HLD, v. 30, n. 12 (December 2002)
Ohio Appeals Court Holds Attending Physician Was State
Employee And Agent By Estoppel Of Hospital
Plaintiff Jackie Vanderpool was an obstetrics/gynecology
outpatient at a clinic run by University Hospital, Inc. (Hospital). She saw
various faculty physicians for chronic pelvic pain and it was determined that
she required surgery to remove an ovarian cyst. A resident physician performed
the preoperative assessment and Dr. Duma, an attending physician and state
employee, approved the surgical plan. On the day of surgery, another resident
informed Vanderpool that Dr. Huppert, also a faculty physician, would be
supervising the surgery. However, Huppert had to leave during the surgery, and
Duma finished the procedure. Vanderpool had no contact with Duma prior to the
surgery. While Duma was supervising the surgery, Vanderpool's ureter was cut
and damaged. She filed a complaint in state trial court against Duma, Huppert,
and two Hospital residents, alleging medical malpractice. She also filed a complaint
against the Hospital, a state agency, alleging vicarious liability. Vanderpool
voluntarily dismissed her suit against the physicians because, as state
employees, they were immune from civil liability. The only remaining defendants
were the Hospital and the Foundation of Obstetrics and Gynecology (FOG), which
was a practice corporation for the faculty members of the OB/GYN department.
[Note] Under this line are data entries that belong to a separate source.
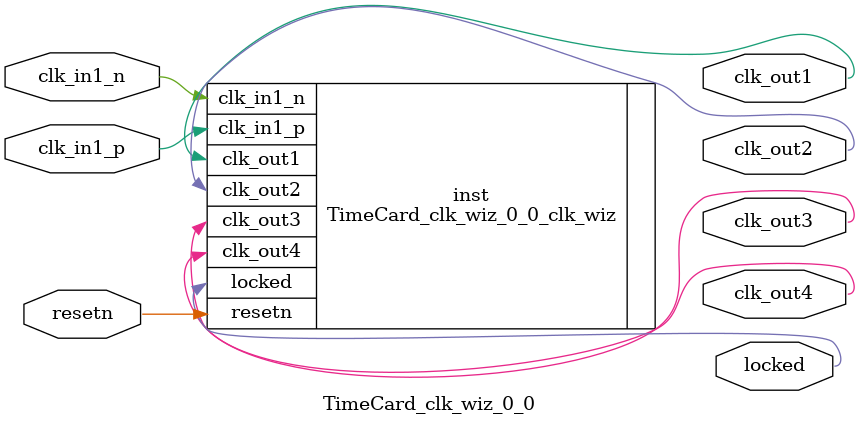
<source format=v>


`timescale 1ps/1ps

(* CORE_GENERATION_INFO = "TimeCard_clk_wiz_0_0,clk_wiz_v6_0_10_0_0,{component_name=TimeCard_clk_wiz_0_0,use_phase_alignment=true,use_min_o_jitter=false,use_max_i_jitter=false,use_dyn_phase_shift=false,use_inclk_switchover=false,use_dyn_reconfig=false,enable_axi=0,feedback_source=FDBK_AUTO,PRIMITIVE=MMCM,num_out_clk=4,clkin1_period=5.000,clkin2_period=10.0,use_power_down=false,use_reset=true,use_locked=true,use_inclk_stopped=false,feedback_type=SINGLE,CLOCK_MGR_TYPE=NA,manual_override=false}" *)

module TimeCard_clk_wiz_0_0 
 (
  // Clock out ports
  output        clk_out1,
  output        clk_out2,
  output        clk_out3,
  output        clk_out4,
  // Status and control signals
  input         resetn,
  output        locked,
 // Clock in ports
  input         clk_in1_p,
  input         clk_in1_n
 );

  TimeCard_clk_wiz_0_0_clk_wiz inst
  (
  // Clock out ports  
  .clk_out1(clk_out1),
  .clk_out2(clk_out2),
  .clk_out3(clk_out3),
  .clk_out4(clk_out4),
  // Status and control signals               
  .resetn(resetn), 
  .locked(locked),
 // Clock in ports
  .clk_in1_p(clk_in1_p),
  .clk_in1_n(clk_in1_n)
  );

endmodule

</source>
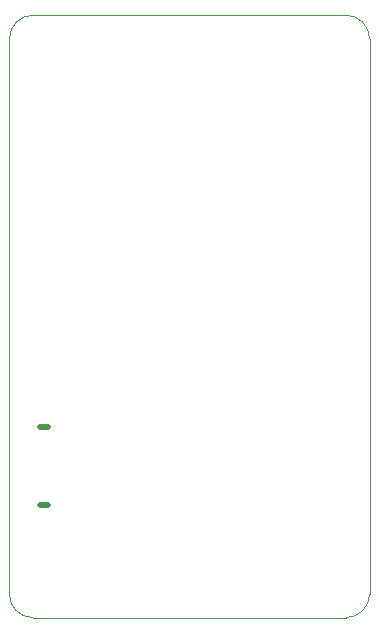
<source format=gbr>
%TF.GenerationSoftware,KiCad,Pcbnew,8.0.5*%
%TF.CreationDate,2025-04-10T23:54:11-07:00*%
%TF.ProjectId,ESP32,45535033-322e-46b6-9963-61645f706362,rev?*%
%TF.SameCoordinates,Original*%
%TF.FileFunction,Profile,NP*%
%FSLAX46Y46*%
G04 Gerber Fmt 4.6, Leading zero omitted, Abs format (unit mm)*
G04 Created by KiCad (PCBNEW 8.0.5) date 2025-04-10 23:54:11*
%MOMM*%
%LPD*%
G01*
G04 APERTURE LIST*
%TA.AperFunction,Profile*%
%ADD10C,0.050000*%
%TD*%
%TA.AperFunction,Profile*%
%ADD11C,0.508000*%
%TD*%
G04 APERTURE END LIST*
D10*
X111760000Y-102470000D02*
G75*
G02*
X113760000Y-100470000I2000000J0D01*
G01*
X140260000Y-100470000D02*
G75*
G02*
X142260000Y-102470000I0J-2000000D01*
G01*
X113760000Y-151470000D02*
G75*
G02*
X111760000Y-149470000I0J2000000D01*
G01*
X142260000Y-149470000D02*
G75*
G02*
X140260000Y-151470000I-2000000J0D01*
G01*
X111760000Y-149470000D02*
X111760000Y-102470000D01*
X142260000Y-102470000D02*
X142260000Y-149470000D01*
X113760000Y-100470000D02*
X140260000Y-100470000D01*
X140260000Y-151470000D02*
X113760000Y-151470000D01*
D11*
%TO.C,J5*%
X115017897Y-135320402D02*
X114332097Y-135320402D01*
X115017897Y-141920398D02*
X114332097Y-141920398D01*
%TD*%
M02*

</source>
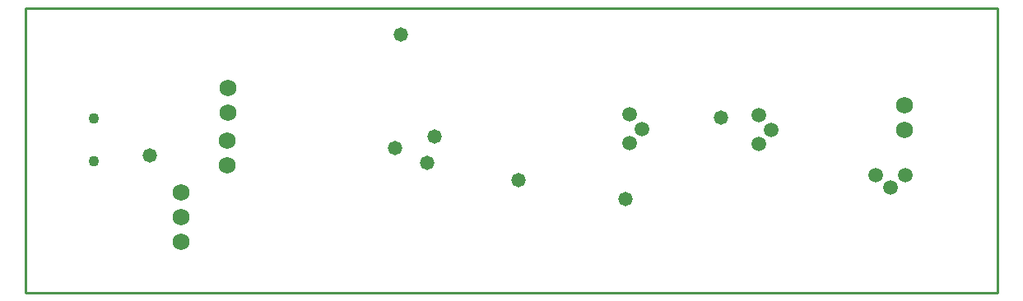
<source format=gbs>
G04 Layer_Color=16711935*
%FSLAX43Y43*%
%MOMM*%
G71*
G01*
G75*
%ADD22C,0.254*%
%ADD47C,1.103*%
%ADD48C,1.727*%
%ADD49C,1.503*%
%ADD50C,1.473*%
D22*
X508Y0D02*
X100000D01*
Y29238D01*
X0D02*
X100000D01*
X0Y0D02*
Y29238D01*
Y0D02*
X508D01*
D47*
X6985Y13532D02*
D03*
Y17932D02*
D03*
D48*
X20701Y13081D02*
D03*
Y15621D02*
D03*
X20828Y18542D02*
D03*
Y21082D02*
D03*
X90424Y16764D02*
D03*
Y19304D02*
D03*
X16002Y5207D02*
D03*
Y7747D02*
D03*
Y10287D02*
D03*
D49*
X90461Y12090D02*
D03*
X88976Y10820D02*
D03*
X87491Y12090D02*
D03*
X62103Y18337D02*
D03*
X63373Y16852D02*
D03*
X62103Y15367D02*
D03*
X75438Y18249D02*
D03*
X76708Y16764D02*
D03*
X75438Y15279D02*
D03*
D50*
X12776Y14122D02*
D03*
X61722Y9652D02*
D03*
X37973Y14859D02*
D03*
X41275Y13335D02*
D03*
X38608Y26543D02*
D03*
X71501Y18034D02*
D03*
X50704Y11557D02*
D03*
X42037Y16053D02*
D03*
M02*

</source>
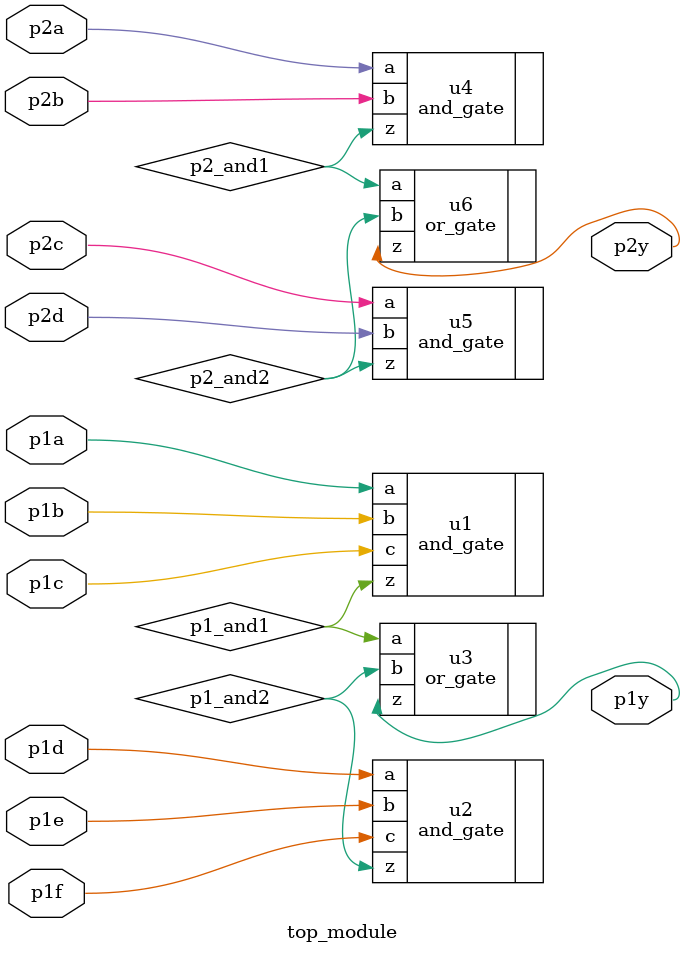
<source format=sv>
module top_module(
    input p1a, 
    input p1b, 
    input p1c, 
    input p1d,
    input p1e,
    input p1f,
    output p1y, 
    input p2a, 
    input p2b, 
    input p2c, 
    input p2d, 
    output p2y
);

    wire p1_and1;
    wire p1_and2;
    
    and_gate u1 (
        .a(p1a),
        .b(p1b),
        .c(p1c),
        .z(p1_and1)
    );
    
    and_gate u2 (
        .a(p1d),
        .b(p1e),
        .c(p1f),
        .z(p1_and2)
    );
    
    or_gate u3 (
        .a(p1_and1),
        .b(p1_and2),
        .z(p1y)
    );
    
    wire p2_and1;
    wire p2_and2;
    
    and_gate u4 (
        .a(p2a),
        .b(p2b),
        .z(p2_and1)
    );
    
    and_gate u5 (
        .a(p2c),
        .b(p2d),
        .z(p2_and2)
    );
    
    or_gate u6 (
        .a(p2_and1),
        .b(p2_and2),
        .z(p2y)
    );

endmodule

</source>
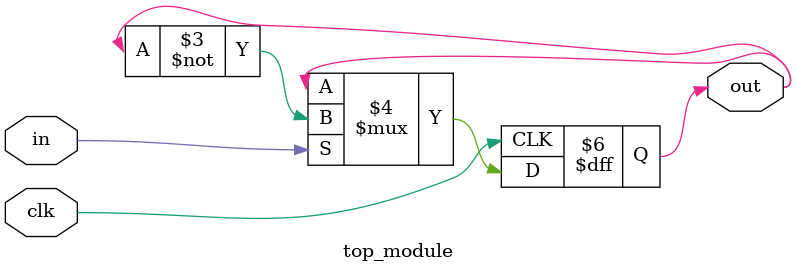
<source format=sv>
module top_module (
    input clk,
    input in,
    output reg out
);
    always @(posedge clk) begin
        if (in == 1'b1)
            out <= ~out;
    end
endmodule

</source>
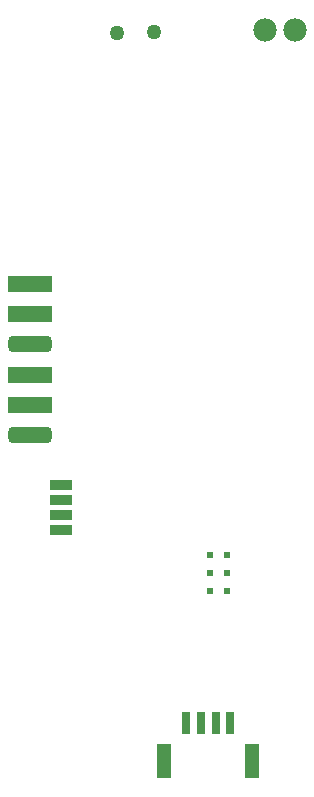
<source format=gbs>
G04*
G04 #@! TF.GenerationSoftware,Altium Limited,Altium Designer,19.1.8 (144)*
G04*
G04 Layer_Color=16711935*
%FSLAX44Y44*%
%MOMM*%
G71*
G01*
G75*
%ADD96C,1.2700*%
%ADD98C,1.9812*%
%ADD99C,0.6032*%
G04:AMPARAMS|DCode=118|XSize=1.4032mm|YSize=3.7032mm|CornerRadius=0.4016mm|HoleSize=0mm|Usage=FLASHONLY|Rotation=90.000|XOffset=0mm|YOffset=0mm|HoleType=Round|Shape=RoundedRectangle|*
%AMROUNDEDRECTD118*
21,1,1.4032,2.9000,0,0,90.0*
21,1,0.6000,3.7032,0,0,90.0*
1,1,0.8032,1.4500,0.3000*
1,1,0.8032,1.4500,-0.3000*
1,1,0.8032,-1.4500,-0.3000*
1,1,0.8032,-1.4500,0.3000*
%
%ADD118ROUNDEDRECTD118*%
%ADD119R,3.7032X1.4032*%
%ADD120R,1.2032X2.9032*%
%ADD121R,0.8032X1.9032*%
%ADD122R,1.9032X0.9032*%
D96*
X1540510Y1108710D02*
D03*
X1508760Y1107440D02*
D03*
D98*
X1634490Y1109980D02*
D03*
X1659890D02*
D03*
D99*
X1587500Y635240D02*
D03*
X1602500D02*
D03*
Y665240D02*
D03*
X1587500D02*
D03*
Y650240D02*
D03*
X1602500D02*
D03*
D118*
X1435100Y844550D02*
D03*
Y767080D02*
D03*
D119*
Y895350D02*
D03*
Y869950D02*
D03*
Y817880D02*
D03*
Y792480D02*
D03*
D120*
X1549080Y491240D02*
D03*
X1623580D02*
D03*
D121*
X1567580Y523240D02*
D03*
X1580080D02*
D03*
X1605080D02*
D03*
X1592580D02*
D03*
D122*
X1461770Y687070D02*
D03*
Y699570D02*
D03*
Y712070D02*
D03*
Y724570D02*
D03*
M02*

</source>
The trial court granted summary judgment in favor of the Hospital and FOG.
The Ohio Court of Appeals reversed, holding that Duma was the
Hospital's agent by estoppel and that there were genuine issues of material
fact regarding whether Duma was acting within the scope of his employment with
FOG when he supervised Vanderpool's surgery. First, the appeals court held that
the trial court erred in granting summary judgment in favor of the Hospital.
The court stated that, in order to determine whether the Hospital is liable
under the doctrine of agency by estoppel for the negligence of independent
medical practitioners practicing in the Hospital, it must examine whether
"(1) [the Hospital] holds itself out to the public as a provider of
medical services; and (2) in the absence of notice or knowledge to the
contrary, the patient looks to the hospital, as opposed to the individual
practitioner, to provide competent medical care." The appeals court held
that Vanderpool looked to the Hospital, rather than Duma, for her medical care.
The court noted that Vanderpool had no notice or knowledge of the independent
relationship between Duma and the Hospital, and was also unaware that her
treating physicians were residents working under faculty supervision. The
appeals court emphasized that merely informing the patient of the name of the
doctor who will be treating the patient is not sufficient notice. See Clark
v. Southview Hosp. & Family Health Ctr., 628 N.E.2d 46 (Ohio 1994). The
court also noted that Vanderpool did not have an independent doctor/patient
relationship with Duma; she saw different doctors at the clinic and she had no
choice as to who would perform the surgery. In addition, the court rejected the
Hospital's contention that it could not be held vicariously liable for Duma
because he had been found to be immune from civil liability. Instead, the
appeals court found that, in the absence of a statute providing immunity, a
private corporation may be held liable for the tortious acts of its agents. See
Adams v. Peoples, 480 N.E.2d 428 (Ohio 1985).
Next, the appeals court held that the trial court erred in
granting summary judgment in favor of FOG. Although FOG argued that Duma was
acting outside the scope of his employment with FOG when supervising
Vanderpool's surgery, the court noted that the Hospital required all faculty
members in the OB/GYN department to be members of FOG and provided private
medical offices, support staff, and medical equipment for faculty members.
Significantly, the court also noted that FOG paid 85% of Duma's salary, which
resulted in FOG compensating Duma for some of his university-related duties.
Thus, the court concluded that a genuine issue of material fact was raised as
to whether Duma was acting within the scope of FOG's employment during
Vanderpool v. University Hosp., Inc., No. C-020020, 2002
WL 31127525 (Ohio Ct. App. Sept. 27, 2002) (14 pages).